Ich lese gerade ein ausgezeichnetes Buch über Trotzphasen bei Kleinkindern: «Das glücklichste Kleinkind der Welt» von Dr. Harvey Karp. Darin beschreibt er unter anderem die so genannte Fastfood-Regel: Wenn man in einem Drive-in-Restaurant bestellt, wird die Bestellung über Lautsprecher wiederholt, um sicher zu gehen, dass alles richtig verstanden wurde. Die Restaurantmitarbeiterin sagt nicht: «Was ist los, zu faul zum Kochen?» oder «Sie sollten zwei Hamburger nehmen, Sie sehen hungrig aus». Sie will sicher gehen, dass sie die Bestellung richtig aufgenommen hat.
Ähnlich sollten wir mit unserem Kind reden. Wenn es wütend ist und trotzt, hilft es nichts, es auszulachen oder nicht ernst zu nehmen oder zu bestrafen. Wer aufgebracht ist, sollte seine Gefühle zum Ausdruck bringen dürfen. Der Gesprächspartner hört aufmerksam zu und wiederholt dann das, was der andere zum Ausdruck gebracht hat, ist also sein Spiegel. Das funktioniert tatsächlich zur Deeskalation, auch bei Erwachsenen.
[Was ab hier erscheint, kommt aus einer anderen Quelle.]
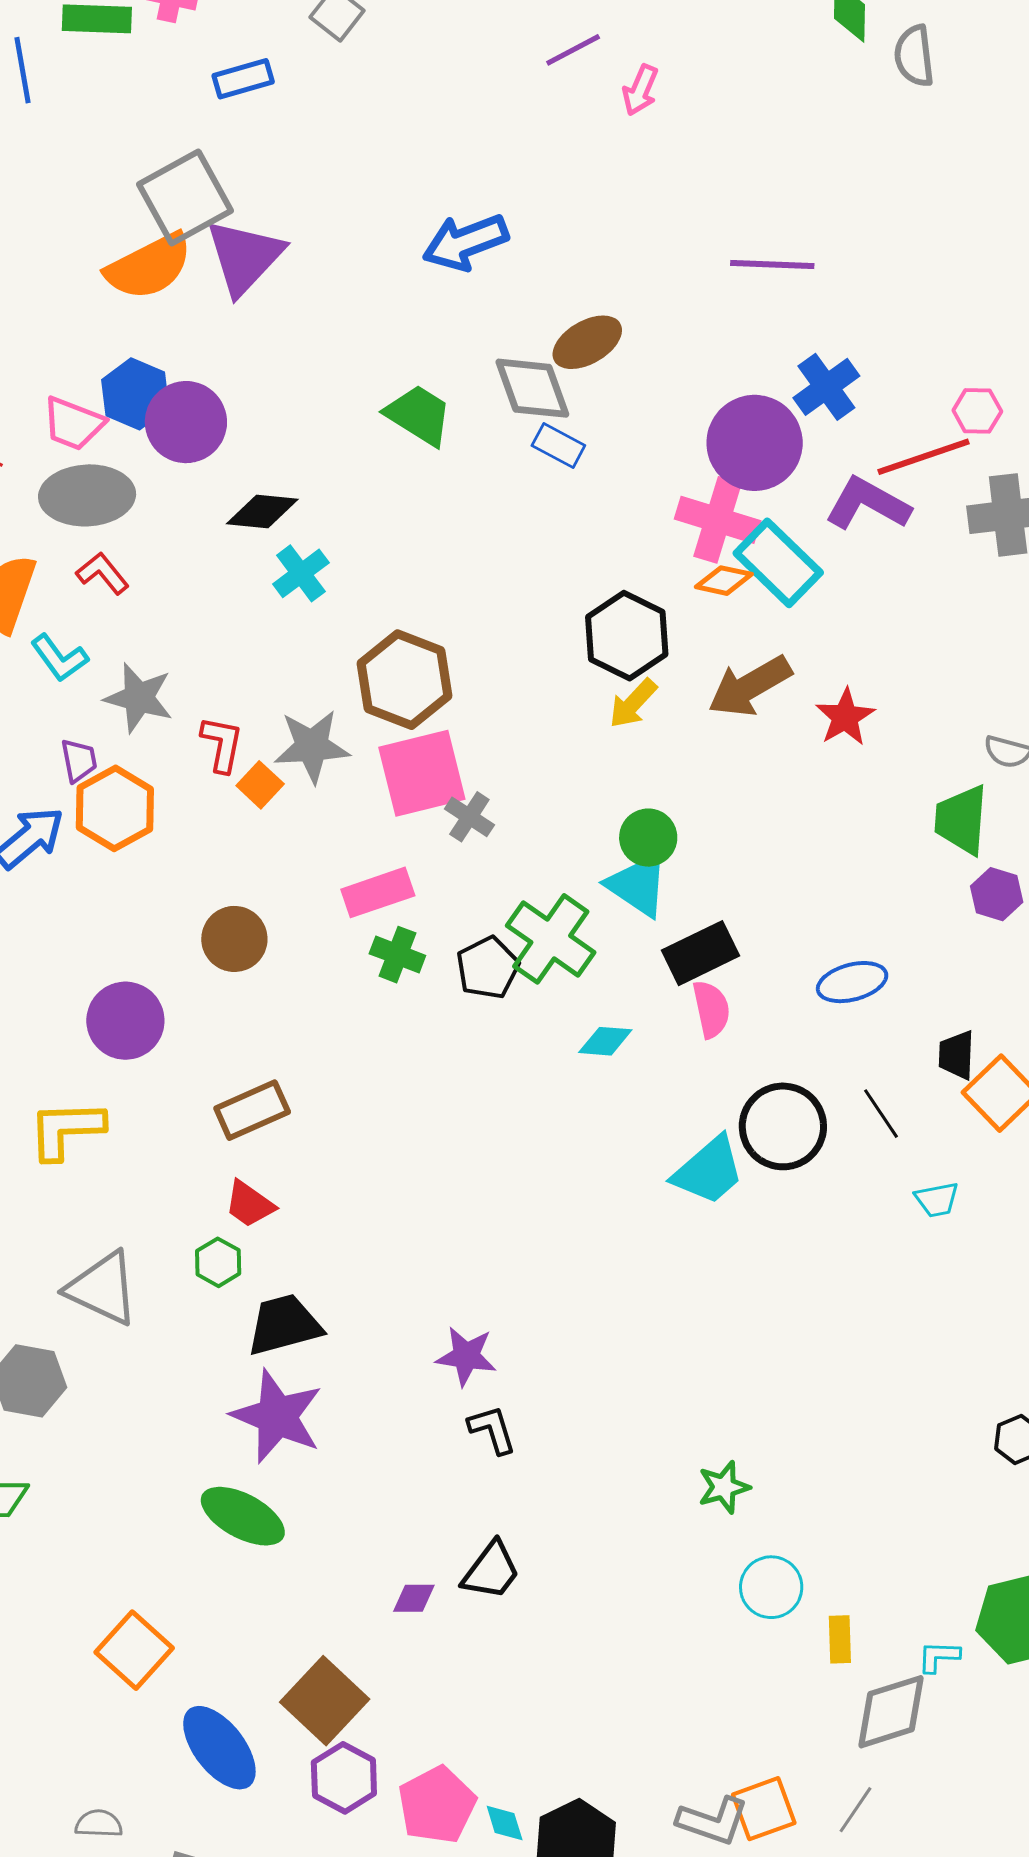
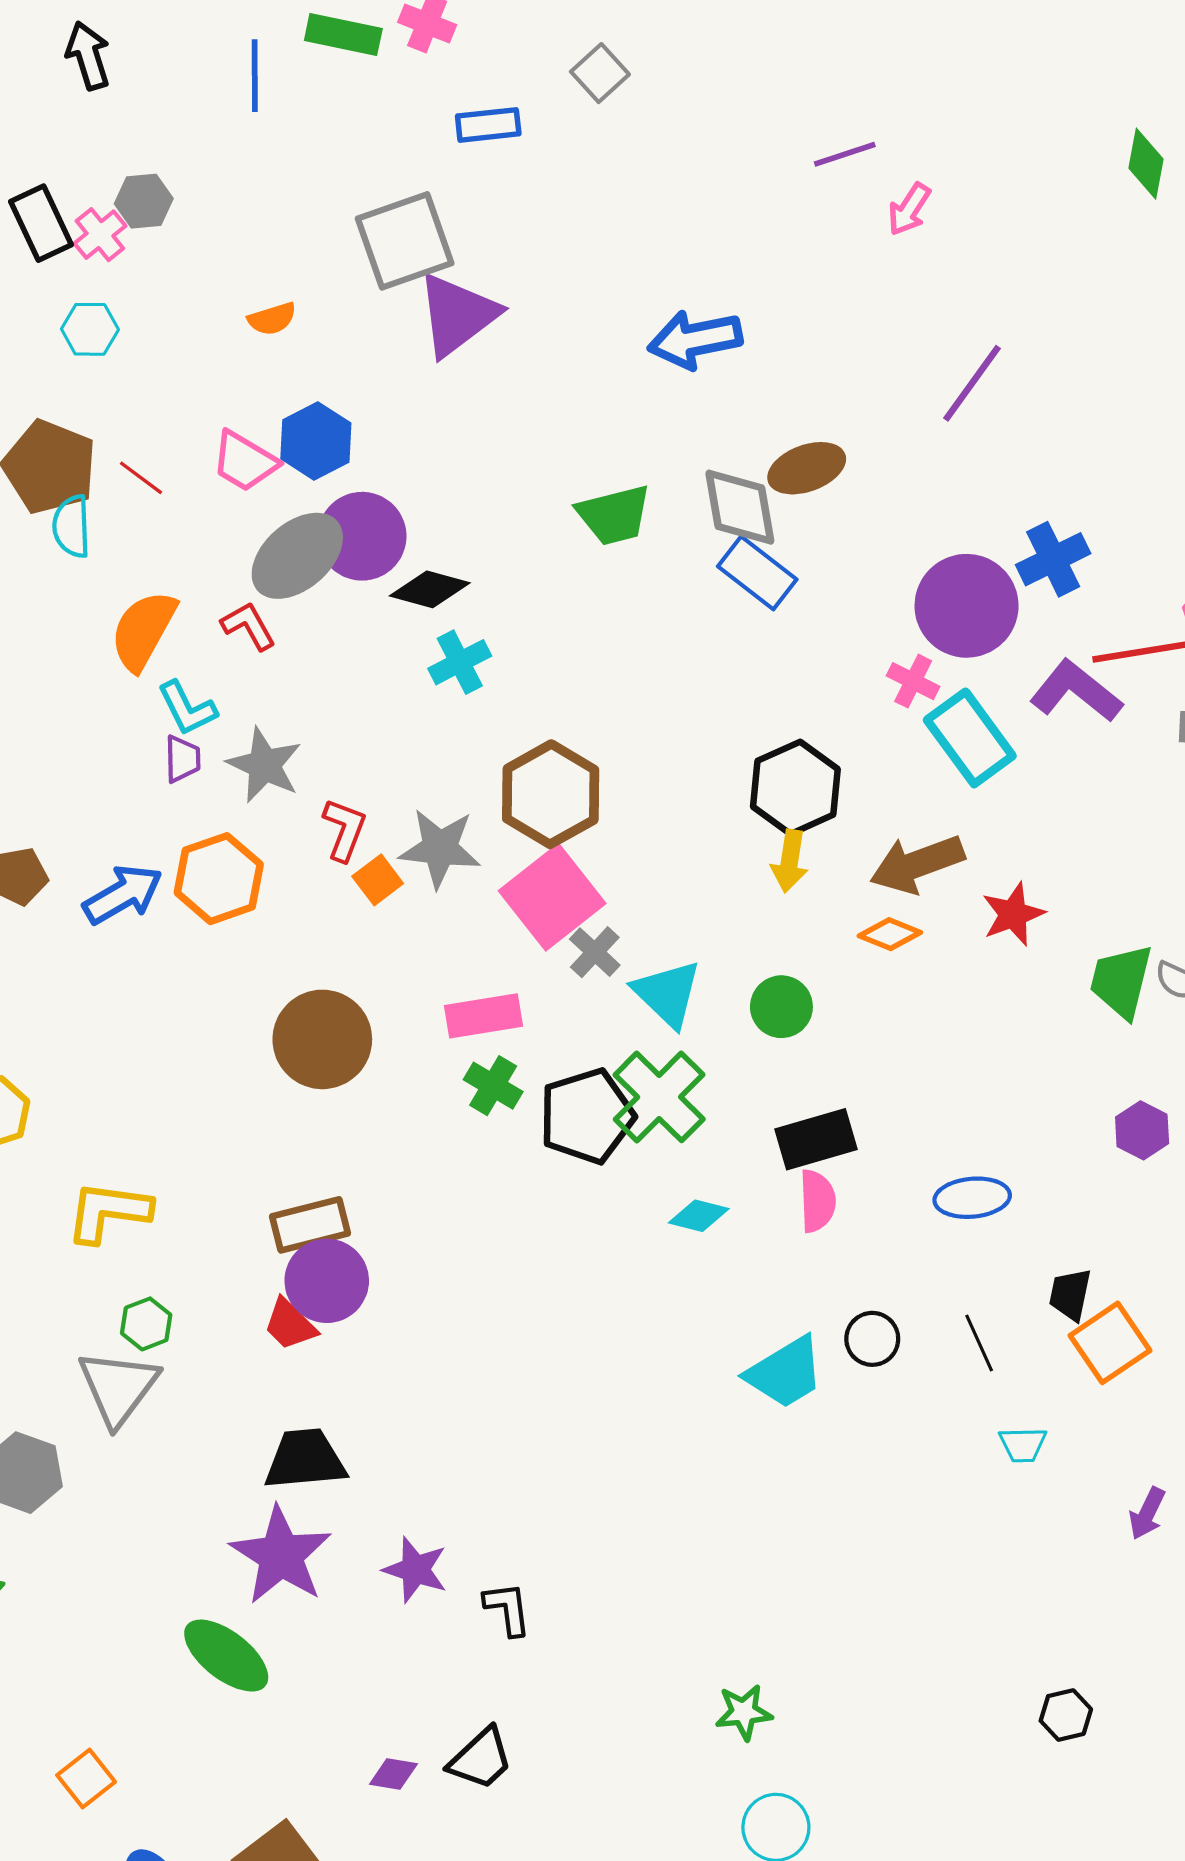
purple line: (772, 264) -> (972, 383), moved, turned -66
orange semicircle: (149, 266) -> (272, 319), moved, size x0.5
green trapezoid: (419, 415) -> (614, 515), turned 124
purple circle: (186, 422) -> (362, 536), moved
blue rectangle: (558, 445) -> (757, 573), size x1.4
gray ellipse: (87, 495) -> (297, 556), moved, turned -48
pink cross: (718, 520) -> (913, 681), size x0.6
orange diamond: (724, 581) -> (890, 934), moved
yellow arrow: (633, 703) -> (790, 861), turned -44
purple trapezoid: (79, 760) -> (182, 759), moved
pink square: (422, 773) -> (552, 897), turned -34
green trapezoid: (961, 820) -> (1121, 981), moved
cyan triangle: (638, 885) -> (667, 994), moved
brown circle: (234, 939) -> (322, 1039), size x1.4
black pentagon: (488, 968) -> (587, 1116), size x1.4
purple circle: (125, 1021) -> (327, 1281), moved
black circle: (783, 1126) -> (872, 1339), size x0.6
green hexagon: (218, 1262) -> (146, 1324), moved
gray triangle: (102, 1288) -> (118, 1387), turned 32
purple star: (466, 1356) -> (415, 1570), moved
orange square: (134, 1650) -> (86, 1778), size x0.7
In der Realität sieht das dann so aus: LadyGaga möchte etwas von mir, das ich ihr nicht geben kann/will. Sie schreit und tobt. Ich lasse sie schreien, bestätige sie und erkläre ihr dann ihre Gefühle. Klingt nach «Gspürsch-mi-Methode» (und ich hasse dieses emotionale Hippie-Getue!), aber es hat dazu geführt, dass LadyGaga ihre Gefühle benennen kann und sich schneller beruhigt, was wiederum meine Nerven schont. Ich: «Ich weiss, Du bist wütend, weil…» oder «Du bist jetzt beleidigt, weil…» oder «Ich verstehe, dass Du jetzt traurig bist».
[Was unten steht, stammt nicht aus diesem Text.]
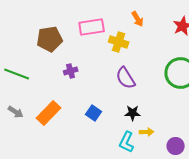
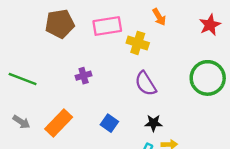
brown pentagon: (50, 39) -> (60, 24), moved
Der Erfolg zeichnet sich ab: Jüngst hat mich LadyGaga um 4.30 Uhr morgens aus dem Bett geholt. Sie wollte mit mir zusammen im Gästebett weiter schlafen, weil sie alleine Angst hatte in ihrem Zimmer. Hätte ja nicht zugestimmt und sie wieder in ihr Bett geschickt, aber in meinem Schlafzimmer schnarchte es, also war das Gästezimmer durchaus eine attraktive Option.
Da lagen wir also im Gästebett. Aber an Schlaf war nicht zu denken, weil LadyGaga quasselte und quasselte und mir ihre Lebensgeschichte zu erzählen versuchte. Ich war völlig übermüdet und sagte ihr, sie solle jetzt bitte endlich schlafen.

Stille.

LadyGaga sniefte und sagte schmollend: «Ich bin beleidigt.» Innerlich musste ich lachen, weil das so niedlich klang. Ich grummelte: «Was glaubst Du, wie beleidigt ICH erst bin, du lässt mich nicht schlafen!»

Und von da an war tatsächlich Stille im Hause Gaga. Naja, bis auf das Schnarchen im Ehebett.